As I stated earlier, almost all of the originals were made with cylinders 1 7/16" long. (Those that chambered 44-40 or 38-40 had longer cylinders).

When Uberti and ASM made their first replicas, they made the cylinders longer to accept longer cartridges such as 44-40 and 45 Colt. But they did not lengthen the frames a similar amount. This meant the bushing on the front of the cylinder had to be shortened to fit into a same sized frame. See my recent post about the Schofield Model of 2000 so I don't have to post all the photos again. Anyway, with the shortened bushing on the front of the cylinder, Black Powder fouling blasted out of the barrel/cylinder gap on these replicas tends to make them bind up more quickly than the originals when fired with ammunition loaded with Black Powder. Not impossible, plenty of Black Powder compatible bullet lube on the bullets as well as frequent wiping down makes them perform reasonably well with ammo loaded with Black Powder. Check out Big Lube bullets.

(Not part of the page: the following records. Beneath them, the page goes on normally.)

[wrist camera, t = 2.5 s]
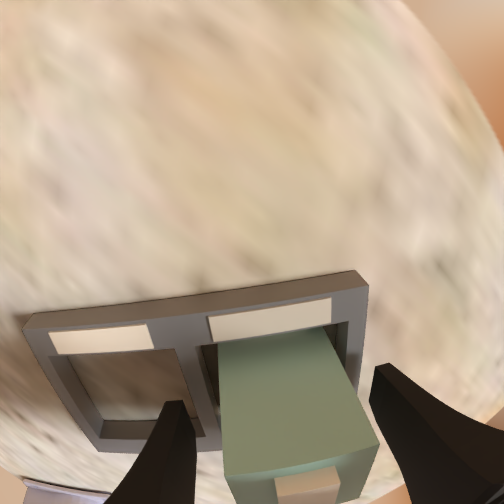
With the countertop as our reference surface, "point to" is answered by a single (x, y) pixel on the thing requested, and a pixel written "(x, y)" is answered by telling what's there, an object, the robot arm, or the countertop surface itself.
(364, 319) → the dock
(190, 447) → the robot arm
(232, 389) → the plug
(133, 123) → the countertop surface
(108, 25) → the countertop surface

http://www.whyteleatherworks.com/BigLube.html

44 Russian and 44-40 are very different. Besides being longer, 44-40 has a tapered case. 44 Russian, 44 Special, and 44 Magnum all have the 44 Russian as their ancestor. Any revolver chambered for 44 Special can also fire 44 Russian. Any revolver chambered for 44 Mag can also fire 44 Special and 44 Russian. Any revolver chambered for 44 Russian can only chamber 44 Russian ammunition.




44 Russian ammunition was quite common in the US.

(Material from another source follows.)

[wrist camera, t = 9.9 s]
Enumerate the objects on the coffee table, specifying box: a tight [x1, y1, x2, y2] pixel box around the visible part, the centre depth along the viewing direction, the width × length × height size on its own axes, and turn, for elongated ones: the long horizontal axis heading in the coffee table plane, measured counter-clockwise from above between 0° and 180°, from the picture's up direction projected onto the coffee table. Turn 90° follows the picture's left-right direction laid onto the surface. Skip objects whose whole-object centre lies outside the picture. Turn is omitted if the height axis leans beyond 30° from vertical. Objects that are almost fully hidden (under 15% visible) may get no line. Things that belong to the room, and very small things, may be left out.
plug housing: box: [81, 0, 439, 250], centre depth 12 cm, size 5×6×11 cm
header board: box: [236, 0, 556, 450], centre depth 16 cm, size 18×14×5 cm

I load 44 Russian with Black Powder all the time. I use the same Big Lube bullets that I use with 44-40. I buy the 44 Mav-Dutchman bullet from Whyte Leather and have them sized to .428, rather than the normal .427 because I have 44-40 rifles that have a couple of different groove diameters.







QuoteI know the idea of the Schofield latch was to do it one handed, but the regular 'press up' latch of the model three seems like it would be just as easy to do one handed, and you'd need both once you are putting the rounds in anyway, right?

No. In my experience it is much easier to open the Schofield style latch one handed than the style of latch on all the other #3 Top Breaks. Doing it right now on a NM#3. Right hand gripping the grip, right thumb shoves the latch up. Left hand grabs the barrel and rotates it down. The ergonomics of the Schofield latch make it easier to pull back with the thumb of the hand holding the revolver. That's why old Daniel Wesson wanted his engineers to find a way around Schofield's patent but still retaining the general idea.

I think somewhere in there you asked about the strength of the two different styles of latch systems. They were completely adequate for the ammunition they were designed for. In addition, all firearms made in Italy are proofed in government proof houses. Any modern Italian replica will be completely safe to shoot with modern Smokeless ammunition that adheres to SAAMI industry pressure stancards.

Personally, I never shoot my antique Top Breaks with anything other than ammunition I load with Black Powder. Yes, it is the pressure spike. The older steel cannot always take the rapid pressure spike generated by most Smokeless powders.

Yes, cleaning up after shooting Black Powder is messy, much messier than cleaning up after shooting Smokeless. However I have found over many years that cleaning up after shooting BP actually takes less elbow grease than cleaning up after Smokeless, and BP solvents are water based, rather than nasty smelling Smokeless solvents.

And Black Powder is not as corrosive as most shooters think. After a match I am usually too tired to sit down and clean two pistols, a rifle and a shotgun. I try to clean them within a week. I am not going to state in public how long I have actually let them sit without cleaning, suffice it to say it has been much longer than a week. And they have not corroded into piles of rust.